[TEXT SECTION]
======

We further find the concept of utility which operationalizes preference satisfaction. Utility is a hidden variable within a person which encodes how much value a certain option has for that person. Much like the subjective feelings used in psychology, utility cannot be measured explicitly.

However, there are a couple of assumptions that are linked with utility that are used in the

operationalization of utility. The first is that choices are transitive. A simple example is that receiving €10 will increase one’s utility by a certain amount. If receiving €100 is better than receiving €10, and receiving €1000 is better than €100, then by the law of transitivity, receiving €1000 is better than receiving €10, and receiving €10 will never be better than €1000. In a generalized form: if a > b > c, then a > c, and c > a will never happen.

A further consequence of the transitivity of choice is that the utility function is monotonic, which means that the effect of having more of a certain good or experience will always either increase or decrease one’s utility. For example it cannot be that receiving €100 increases one’s utility, while a further gain of another €100 slightly decreases one’s utility. The monotonicity of the utility function does allow for diminishing returns on utility, in that the first €100 will increase one’s utility more than the second €100. That is to say that the current level of one’s resources (in this case wealth) affects how much utility one receives from obtaining more of these resources.

======

[DATASET ENTRIES]

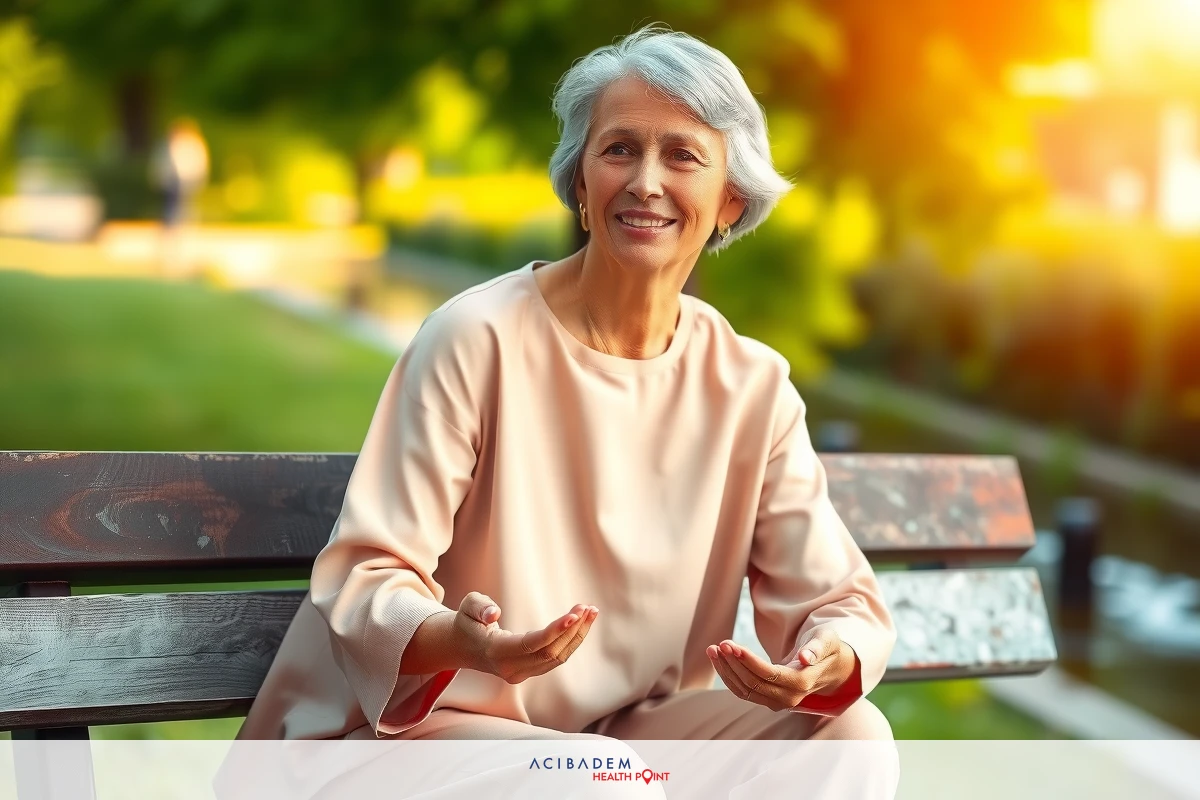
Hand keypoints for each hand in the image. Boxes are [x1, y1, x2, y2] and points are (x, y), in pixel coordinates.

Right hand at [454, 592, 598, 683]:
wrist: (461, 646)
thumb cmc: (467, 621)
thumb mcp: (467, 606)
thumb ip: (478, 607)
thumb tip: (494, 614)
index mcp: (496, 652)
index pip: (532, 644)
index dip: (556, 630)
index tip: (576, 614)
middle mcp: (511, 669)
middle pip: (551, 652)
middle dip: (573, 630)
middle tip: (589, 607)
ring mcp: (521, 674)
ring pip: (557, 657)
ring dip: (577, 635)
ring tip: (592, 612)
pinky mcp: (530, 671)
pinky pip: (556, 658)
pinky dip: (571, 641)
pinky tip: (582, 623)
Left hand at [706, 628, 858, 710]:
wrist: (830, 665)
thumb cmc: (827, 647)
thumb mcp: (826, 640)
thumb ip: (817, 648)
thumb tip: (805, 657)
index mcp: (803, 682)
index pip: (768, 674)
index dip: (747, 660)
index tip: (730, 644)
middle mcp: (789, 697)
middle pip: (753, 683)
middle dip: (733, 663)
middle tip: (720, 643)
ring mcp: (778, 701)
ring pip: (744, 690)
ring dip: (726, 670)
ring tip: (713, 649)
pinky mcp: (768, 698)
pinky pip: (743, 691)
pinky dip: (728, 676)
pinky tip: (718, 658)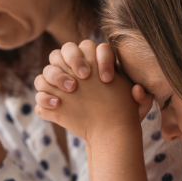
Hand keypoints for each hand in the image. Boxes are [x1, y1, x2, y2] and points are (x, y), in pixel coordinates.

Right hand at [34, 40, 150, 142]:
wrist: (107, 132)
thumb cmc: (122, 115)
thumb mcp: (136, 108)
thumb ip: (141, 98)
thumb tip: (138, 90)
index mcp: (98, 62)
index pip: (97, 48)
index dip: (102, 59)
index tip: (108, 79)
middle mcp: (76, 66)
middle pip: (68, 49)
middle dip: (75, 59)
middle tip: (85, 77)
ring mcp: (60, 79)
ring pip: (50, 65)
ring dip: (58, 74)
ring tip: (71, 90)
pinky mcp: (50, 95)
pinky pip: (40, 89)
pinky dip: (45, 95)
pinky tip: (57, 105)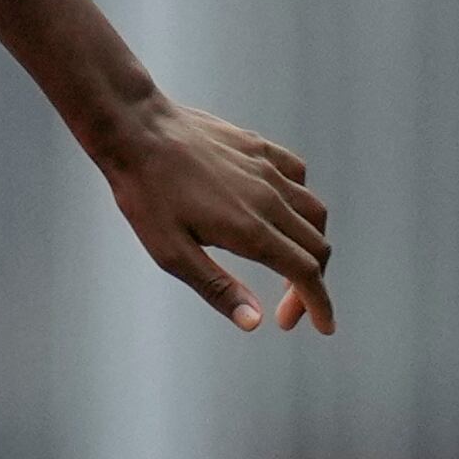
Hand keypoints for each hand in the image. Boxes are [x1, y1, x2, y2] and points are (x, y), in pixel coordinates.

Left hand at [93, 94, 335, 334]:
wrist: (135, 131)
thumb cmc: (146, 196)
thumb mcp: (171, 254)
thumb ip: (217, 288)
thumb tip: (255, 322)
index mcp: (251, 230)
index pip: (305, 273)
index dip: (318, 304)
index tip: (323, 327)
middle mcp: (270, 198)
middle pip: (316, 247)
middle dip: (312, 285)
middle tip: (287, 310)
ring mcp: (267, 169)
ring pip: (314, 212)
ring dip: (312, 245)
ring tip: (289, 267)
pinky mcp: (259, 148)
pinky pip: (299, 176)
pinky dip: (303, 202)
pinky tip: (283, 213)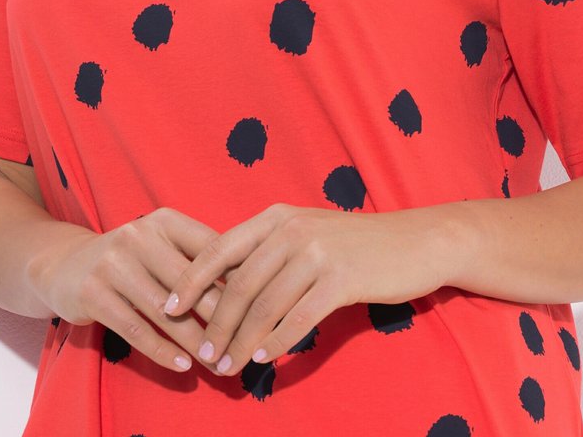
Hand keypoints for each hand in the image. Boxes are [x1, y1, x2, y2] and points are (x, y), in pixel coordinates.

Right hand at [29, 207, 236, 373]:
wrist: (65, 266)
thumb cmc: (130, 260)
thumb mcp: (161, 246)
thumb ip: (197, 259)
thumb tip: (248, 286)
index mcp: (164, 220)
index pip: (210, 248)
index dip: (236, 279)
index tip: (259, 308)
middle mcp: (139, 235)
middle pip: (191, 282)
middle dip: (219, 317)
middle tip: (242, 344)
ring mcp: (113, 263)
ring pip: (165, 310)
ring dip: (194, 341)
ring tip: (217, 362)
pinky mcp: (93, 293)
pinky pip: (135, 328)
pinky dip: (161, 350)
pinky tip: (182, 365)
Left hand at [163, 202, 447, 377]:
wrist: (414, 242)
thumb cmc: (355, 244)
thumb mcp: (307, 234)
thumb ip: (269, 253)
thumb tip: (225, 290)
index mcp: (277, 216)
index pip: (220, 247)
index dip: (190, 279)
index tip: (168, 309)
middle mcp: (292, 229)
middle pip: (239, 283)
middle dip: (215, 324)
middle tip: (202, 356)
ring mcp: (317, 251)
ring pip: (265, 305)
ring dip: (241, 341)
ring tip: (225, 367)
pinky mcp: (341, 278)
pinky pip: (298, 317)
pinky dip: (276, 341)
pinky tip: (263, 358)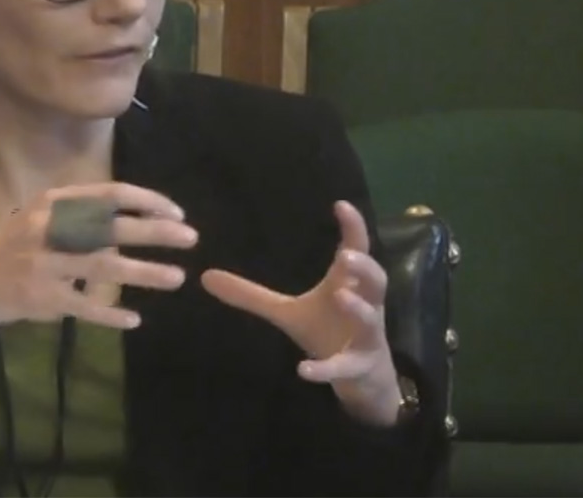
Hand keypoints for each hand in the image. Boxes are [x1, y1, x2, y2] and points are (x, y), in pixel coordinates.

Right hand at [0, 182, 197, 382]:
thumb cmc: (10, 248)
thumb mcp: (40, 218)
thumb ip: (79, 215)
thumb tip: (134, 215)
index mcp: (52, 203)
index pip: (109, 194)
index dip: (148, 201)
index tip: (177, 211)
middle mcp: (48, 229)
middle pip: (113, 228)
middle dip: (157, 232)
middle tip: (191, 238)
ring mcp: (44, 266)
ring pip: (105, 268)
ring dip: (145, 273)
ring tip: (177, 278)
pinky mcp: (41, 299)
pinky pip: (84, 307)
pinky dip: (110, 314)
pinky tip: (133, 319)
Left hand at [201, 200, 401, 425]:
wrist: (359, 377)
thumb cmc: (326, 331)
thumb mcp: (287, 311)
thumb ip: (252, 295)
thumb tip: (206, 277)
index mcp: (348, 285)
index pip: (356, 251)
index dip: (353, 228)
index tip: (341, 205)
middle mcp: (364, 305)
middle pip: (376, 281)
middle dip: (364, 267)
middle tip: (345, 257)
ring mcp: (365, 338)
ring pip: (370, 321)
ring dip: (358, 308)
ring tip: (340, 295)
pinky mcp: (358, 367)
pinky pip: (344, 367)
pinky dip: (326, 368)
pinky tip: (303, 370)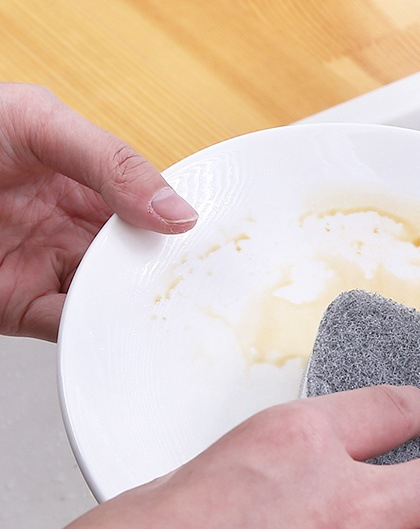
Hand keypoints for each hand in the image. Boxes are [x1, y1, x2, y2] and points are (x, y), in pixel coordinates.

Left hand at [0, 82, 196, 340]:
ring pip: (113, 297)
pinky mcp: (24, 307)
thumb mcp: (37, 124)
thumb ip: (111, 162)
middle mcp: (74, 228)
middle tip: (200, 283)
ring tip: (165, 307)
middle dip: (167, 272)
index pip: (152, 209)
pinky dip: (95, 331)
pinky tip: (115, 322)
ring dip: (136, 304)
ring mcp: (51, 268)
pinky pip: (72, 325)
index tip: (213, 242)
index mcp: (88, 181)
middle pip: (139, 260)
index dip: (183, 226)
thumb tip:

======

[EXERCISE OBJECTIVE] Give every distinct euro amount that appears in the examples of the passage on utility.

[REPLY TO THE EXERCISE] €10, €100, €1000